[Saved entries]
-----
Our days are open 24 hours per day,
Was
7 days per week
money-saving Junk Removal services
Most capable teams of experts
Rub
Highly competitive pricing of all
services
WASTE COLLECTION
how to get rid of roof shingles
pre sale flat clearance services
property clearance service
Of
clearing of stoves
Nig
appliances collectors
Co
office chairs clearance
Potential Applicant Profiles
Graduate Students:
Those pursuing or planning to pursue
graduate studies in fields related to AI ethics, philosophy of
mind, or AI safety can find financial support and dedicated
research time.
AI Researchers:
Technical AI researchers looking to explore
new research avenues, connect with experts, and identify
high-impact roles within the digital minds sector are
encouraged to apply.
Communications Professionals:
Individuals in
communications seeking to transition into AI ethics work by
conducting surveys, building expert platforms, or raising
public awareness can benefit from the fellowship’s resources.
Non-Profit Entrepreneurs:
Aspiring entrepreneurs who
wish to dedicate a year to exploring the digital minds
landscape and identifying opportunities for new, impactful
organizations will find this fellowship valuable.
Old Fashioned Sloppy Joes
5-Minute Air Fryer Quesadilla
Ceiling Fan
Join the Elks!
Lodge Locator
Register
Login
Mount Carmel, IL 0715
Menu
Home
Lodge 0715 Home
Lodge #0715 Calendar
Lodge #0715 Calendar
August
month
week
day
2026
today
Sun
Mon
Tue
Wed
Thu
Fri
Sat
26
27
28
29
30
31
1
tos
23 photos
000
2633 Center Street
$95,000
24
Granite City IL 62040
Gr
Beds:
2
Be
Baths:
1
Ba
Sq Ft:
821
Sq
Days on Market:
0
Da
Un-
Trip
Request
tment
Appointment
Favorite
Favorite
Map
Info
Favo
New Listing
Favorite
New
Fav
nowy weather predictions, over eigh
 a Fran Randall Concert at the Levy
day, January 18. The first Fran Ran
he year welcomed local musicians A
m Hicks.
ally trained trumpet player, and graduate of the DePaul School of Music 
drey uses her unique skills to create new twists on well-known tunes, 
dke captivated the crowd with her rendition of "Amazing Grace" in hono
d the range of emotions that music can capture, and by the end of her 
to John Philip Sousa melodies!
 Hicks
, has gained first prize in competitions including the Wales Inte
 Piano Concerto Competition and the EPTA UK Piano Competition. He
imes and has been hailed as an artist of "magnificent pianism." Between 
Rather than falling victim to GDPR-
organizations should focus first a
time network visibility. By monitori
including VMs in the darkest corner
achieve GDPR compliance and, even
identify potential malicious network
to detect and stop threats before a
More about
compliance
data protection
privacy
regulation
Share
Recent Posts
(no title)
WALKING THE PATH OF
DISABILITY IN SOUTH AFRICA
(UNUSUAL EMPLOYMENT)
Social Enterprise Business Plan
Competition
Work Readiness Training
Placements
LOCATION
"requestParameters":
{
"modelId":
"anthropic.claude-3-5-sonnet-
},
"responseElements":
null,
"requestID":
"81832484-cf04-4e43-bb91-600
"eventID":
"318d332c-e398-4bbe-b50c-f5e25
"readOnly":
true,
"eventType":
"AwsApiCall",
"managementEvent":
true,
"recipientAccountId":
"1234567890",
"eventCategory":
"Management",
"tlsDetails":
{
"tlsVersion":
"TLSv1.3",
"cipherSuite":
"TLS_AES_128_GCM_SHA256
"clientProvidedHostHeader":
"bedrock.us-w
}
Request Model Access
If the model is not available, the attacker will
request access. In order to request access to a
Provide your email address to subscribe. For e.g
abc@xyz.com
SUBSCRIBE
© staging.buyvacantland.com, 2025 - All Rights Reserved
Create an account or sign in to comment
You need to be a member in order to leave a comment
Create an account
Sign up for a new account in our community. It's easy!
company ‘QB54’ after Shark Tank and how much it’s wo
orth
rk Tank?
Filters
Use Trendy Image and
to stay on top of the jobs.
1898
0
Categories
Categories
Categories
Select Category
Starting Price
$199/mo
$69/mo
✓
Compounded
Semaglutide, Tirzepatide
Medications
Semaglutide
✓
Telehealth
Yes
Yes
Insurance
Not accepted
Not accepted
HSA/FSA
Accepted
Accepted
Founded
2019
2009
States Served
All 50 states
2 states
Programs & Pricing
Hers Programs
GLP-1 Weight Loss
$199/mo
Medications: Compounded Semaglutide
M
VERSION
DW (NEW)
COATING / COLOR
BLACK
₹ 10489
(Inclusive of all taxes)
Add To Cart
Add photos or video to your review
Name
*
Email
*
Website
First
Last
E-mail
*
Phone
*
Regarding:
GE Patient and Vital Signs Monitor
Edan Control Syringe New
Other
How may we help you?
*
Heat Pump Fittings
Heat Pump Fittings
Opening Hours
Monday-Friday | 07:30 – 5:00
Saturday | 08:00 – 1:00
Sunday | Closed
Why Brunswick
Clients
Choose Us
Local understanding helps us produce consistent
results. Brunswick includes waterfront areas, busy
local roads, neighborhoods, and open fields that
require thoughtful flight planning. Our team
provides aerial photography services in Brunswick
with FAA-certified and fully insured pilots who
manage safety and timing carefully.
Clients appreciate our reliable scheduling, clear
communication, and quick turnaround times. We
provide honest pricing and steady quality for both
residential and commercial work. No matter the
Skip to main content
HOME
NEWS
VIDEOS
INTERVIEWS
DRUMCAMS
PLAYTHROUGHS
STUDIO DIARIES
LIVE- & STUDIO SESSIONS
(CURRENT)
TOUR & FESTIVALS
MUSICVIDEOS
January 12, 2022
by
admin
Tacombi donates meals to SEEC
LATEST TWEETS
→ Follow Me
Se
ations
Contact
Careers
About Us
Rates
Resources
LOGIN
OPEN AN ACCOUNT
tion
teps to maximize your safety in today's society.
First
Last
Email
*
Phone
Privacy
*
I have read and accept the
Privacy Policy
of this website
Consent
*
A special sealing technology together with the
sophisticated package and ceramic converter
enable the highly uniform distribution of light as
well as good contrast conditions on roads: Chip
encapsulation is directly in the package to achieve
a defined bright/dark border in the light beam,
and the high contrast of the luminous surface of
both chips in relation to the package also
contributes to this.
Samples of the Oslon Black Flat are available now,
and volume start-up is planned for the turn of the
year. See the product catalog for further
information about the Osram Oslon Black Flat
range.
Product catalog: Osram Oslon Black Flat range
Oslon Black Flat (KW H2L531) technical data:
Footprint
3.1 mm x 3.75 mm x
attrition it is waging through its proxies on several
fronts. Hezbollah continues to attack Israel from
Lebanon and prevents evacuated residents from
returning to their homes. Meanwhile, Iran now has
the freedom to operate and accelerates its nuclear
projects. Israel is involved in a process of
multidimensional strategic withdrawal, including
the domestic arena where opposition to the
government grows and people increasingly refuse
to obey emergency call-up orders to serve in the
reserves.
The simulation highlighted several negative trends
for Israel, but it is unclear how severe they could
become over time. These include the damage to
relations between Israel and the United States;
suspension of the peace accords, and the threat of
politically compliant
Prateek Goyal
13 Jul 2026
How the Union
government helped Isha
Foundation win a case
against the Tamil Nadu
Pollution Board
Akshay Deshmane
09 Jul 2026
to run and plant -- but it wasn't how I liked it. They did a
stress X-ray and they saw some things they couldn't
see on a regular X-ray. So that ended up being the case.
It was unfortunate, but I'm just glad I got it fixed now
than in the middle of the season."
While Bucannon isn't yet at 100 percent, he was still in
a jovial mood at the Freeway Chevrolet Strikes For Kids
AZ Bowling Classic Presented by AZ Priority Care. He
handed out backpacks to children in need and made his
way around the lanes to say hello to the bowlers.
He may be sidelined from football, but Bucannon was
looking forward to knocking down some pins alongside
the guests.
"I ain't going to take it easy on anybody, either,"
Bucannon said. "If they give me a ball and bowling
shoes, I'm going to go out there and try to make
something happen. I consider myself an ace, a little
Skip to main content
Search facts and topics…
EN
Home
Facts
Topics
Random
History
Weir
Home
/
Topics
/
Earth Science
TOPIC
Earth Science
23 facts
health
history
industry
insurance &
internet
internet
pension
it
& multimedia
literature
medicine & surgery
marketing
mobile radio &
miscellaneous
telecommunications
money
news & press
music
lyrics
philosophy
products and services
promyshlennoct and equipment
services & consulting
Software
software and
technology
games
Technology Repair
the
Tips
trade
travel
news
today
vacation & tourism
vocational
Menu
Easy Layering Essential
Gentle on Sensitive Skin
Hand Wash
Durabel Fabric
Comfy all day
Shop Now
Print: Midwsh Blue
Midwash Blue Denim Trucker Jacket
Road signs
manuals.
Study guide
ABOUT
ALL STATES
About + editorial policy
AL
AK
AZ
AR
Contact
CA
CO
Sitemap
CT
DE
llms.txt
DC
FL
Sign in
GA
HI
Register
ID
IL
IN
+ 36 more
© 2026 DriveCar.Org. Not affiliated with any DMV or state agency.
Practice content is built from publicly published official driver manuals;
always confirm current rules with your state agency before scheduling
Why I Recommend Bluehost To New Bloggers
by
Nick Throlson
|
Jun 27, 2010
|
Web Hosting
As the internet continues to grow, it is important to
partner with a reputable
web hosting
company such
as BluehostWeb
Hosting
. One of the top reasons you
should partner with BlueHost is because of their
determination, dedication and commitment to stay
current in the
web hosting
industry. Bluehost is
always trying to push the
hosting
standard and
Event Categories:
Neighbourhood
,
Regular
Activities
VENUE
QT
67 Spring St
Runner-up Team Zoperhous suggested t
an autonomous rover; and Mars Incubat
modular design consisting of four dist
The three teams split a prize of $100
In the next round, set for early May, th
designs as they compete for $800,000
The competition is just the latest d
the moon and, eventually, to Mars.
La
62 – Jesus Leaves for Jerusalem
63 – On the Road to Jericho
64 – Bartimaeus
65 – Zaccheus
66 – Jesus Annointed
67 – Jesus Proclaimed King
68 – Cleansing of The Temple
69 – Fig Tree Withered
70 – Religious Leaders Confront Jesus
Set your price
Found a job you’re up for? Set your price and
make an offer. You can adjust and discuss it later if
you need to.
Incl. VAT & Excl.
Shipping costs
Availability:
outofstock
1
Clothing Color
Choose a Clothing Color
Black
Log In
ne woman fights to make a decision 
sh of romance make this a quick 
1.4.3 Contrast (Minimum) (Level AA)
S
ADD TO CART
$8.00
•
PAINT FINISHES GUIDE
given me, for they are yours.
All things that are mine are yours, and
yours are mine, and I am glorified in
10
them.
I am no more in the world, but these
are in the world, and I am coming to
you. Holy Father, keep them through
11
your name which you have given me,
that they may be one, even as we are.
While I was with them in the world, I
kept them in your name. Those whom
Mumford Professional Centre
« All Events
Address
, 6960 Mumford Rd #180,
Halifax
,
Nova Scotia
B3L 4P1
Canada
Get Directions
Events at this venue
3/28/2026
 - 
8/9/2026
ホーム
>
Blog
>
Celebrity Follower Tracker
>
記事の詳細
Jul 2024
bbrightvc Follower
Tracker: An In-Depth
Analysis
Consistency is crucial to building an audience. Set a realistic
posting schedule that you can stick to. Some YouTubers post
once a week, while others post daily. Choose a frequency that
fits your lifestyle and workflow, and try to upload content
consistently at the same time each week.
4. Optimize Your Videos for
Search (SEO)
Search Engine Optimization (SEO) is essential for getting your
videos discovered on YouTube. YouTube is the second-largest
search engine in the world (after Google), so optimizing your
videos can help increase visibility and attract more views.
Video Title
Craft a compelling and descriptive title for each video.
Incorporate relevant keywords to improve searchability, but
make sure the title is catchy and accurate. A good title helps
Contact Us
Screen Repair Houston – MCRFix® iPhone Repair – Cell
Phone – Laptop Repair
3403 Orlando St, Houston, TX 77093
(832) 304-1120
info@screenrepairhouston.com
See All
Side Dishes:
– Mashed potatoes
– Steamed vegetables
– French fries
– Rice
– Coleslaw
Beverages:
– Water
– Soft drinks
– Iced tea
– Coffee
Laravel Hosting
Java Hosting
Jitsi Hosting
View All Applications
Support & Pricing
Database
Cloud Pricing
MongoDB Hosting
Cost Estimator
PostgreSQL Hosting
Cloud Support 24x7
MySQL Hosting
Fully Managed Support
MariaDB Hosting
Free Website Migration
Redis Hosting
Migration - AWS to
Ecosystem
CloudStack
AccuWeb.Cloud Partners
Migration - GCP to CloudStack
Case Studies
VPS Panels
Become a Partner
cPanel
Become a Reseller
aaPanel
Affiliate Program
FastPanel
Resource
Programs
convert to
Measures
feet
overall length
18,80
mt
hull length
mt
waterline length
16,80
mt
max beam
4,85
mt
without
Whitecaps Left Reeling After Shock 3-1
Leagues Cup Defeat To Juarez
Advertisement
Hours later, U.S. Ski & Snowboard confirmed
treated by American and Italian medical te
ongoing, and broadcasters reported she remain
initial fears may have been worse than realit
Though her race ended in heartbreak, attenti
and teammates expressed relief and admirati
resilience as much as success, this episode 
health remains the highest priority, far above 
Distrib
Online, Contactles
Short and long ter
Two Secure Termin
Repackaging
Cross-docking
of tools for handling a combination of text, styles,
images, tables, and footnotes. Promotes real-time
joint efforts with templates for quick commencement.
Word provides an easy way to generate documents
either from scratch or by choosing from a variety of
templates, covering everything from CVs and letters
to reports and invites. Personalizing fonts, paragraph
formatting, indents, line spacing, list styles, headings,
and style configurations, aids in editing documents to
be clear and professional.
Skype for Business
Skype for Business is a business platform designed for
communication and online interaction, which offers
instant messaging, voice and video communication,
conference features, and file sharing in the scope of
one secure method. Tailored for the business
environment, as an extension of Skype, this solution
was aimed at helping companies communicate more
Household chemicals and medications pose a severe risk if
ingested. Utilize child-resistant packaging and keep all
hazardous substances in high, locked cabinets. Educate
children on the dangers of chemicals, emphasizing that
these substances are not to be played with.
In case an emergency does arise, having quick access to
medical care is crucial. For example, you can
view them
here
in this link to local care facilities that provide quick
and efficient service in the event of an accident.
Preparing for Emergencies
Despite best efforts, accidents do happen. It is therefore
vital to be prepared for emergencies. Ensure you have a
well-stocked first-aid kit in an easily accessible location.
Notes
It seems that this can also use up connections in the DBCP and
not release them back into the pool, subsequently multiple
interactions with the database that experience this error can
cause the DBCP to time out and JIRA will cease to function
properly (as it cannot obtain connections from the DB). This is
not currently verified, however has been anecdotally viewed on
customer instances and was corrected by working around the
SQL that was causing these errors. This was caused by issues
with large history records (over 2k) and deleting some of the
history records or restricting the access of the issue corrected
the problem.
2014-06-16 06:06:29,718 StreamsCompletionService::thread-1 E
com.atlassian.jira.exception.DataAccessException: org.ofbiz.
-----
Repeat the lines of the rows above word for word, from the very first line through the line containing "Technical AI researchers looking to explore", including both.

§ Output for this task:
Our days are open 24 hours per day,
Was
7 days per week
money-saving Junk Removal services
Most capable teams of experts
Rub
Highly competitive pricing of all
services
WASTE COLLECTION
how to get rid of roof shingles
pre sale flat clearance services
property clearance service
Of
clearing of stoves
Nig
appliances collectors
Co
office chairs clearance
Potential Applicant Profiles
Graduate Students:
Those pursuing or planning to pursue
graduate studies in fields related to AI ethics, philosophy of
mind, or AI safety can find financial support and dedicated
research time.
AI Researchers:
Technical AI researchers looking to explore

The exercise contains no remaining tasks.